### [Data supplied]
+---+
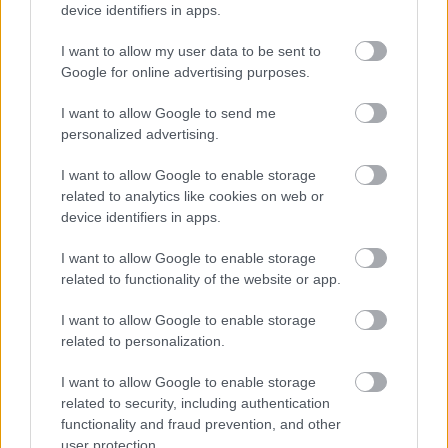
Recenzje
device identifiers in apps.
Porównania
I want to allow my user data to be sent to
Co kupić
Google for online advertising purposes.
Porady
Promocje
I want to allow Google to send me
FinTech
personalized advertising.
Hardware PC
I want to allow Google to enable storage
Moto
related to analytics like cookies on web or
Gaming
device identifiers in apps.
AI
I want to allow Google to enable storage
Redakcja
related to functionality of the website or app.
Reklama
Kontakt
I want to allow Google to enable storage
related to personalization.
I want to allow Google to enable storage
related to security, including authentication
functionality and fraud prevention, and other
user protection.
+---+
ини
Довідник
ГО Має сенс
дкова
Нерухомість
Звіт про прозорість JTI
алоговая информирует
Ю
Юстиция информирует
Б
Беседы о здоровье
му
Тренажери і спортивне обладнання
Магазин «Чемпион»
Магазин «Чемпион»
+---+
### [Problem to work on]
Please identify every line in the records above that contains the word "информирует", and copy each of those lines in full.

### [Solution for this task]
алоговая информирует
Юстиция информирует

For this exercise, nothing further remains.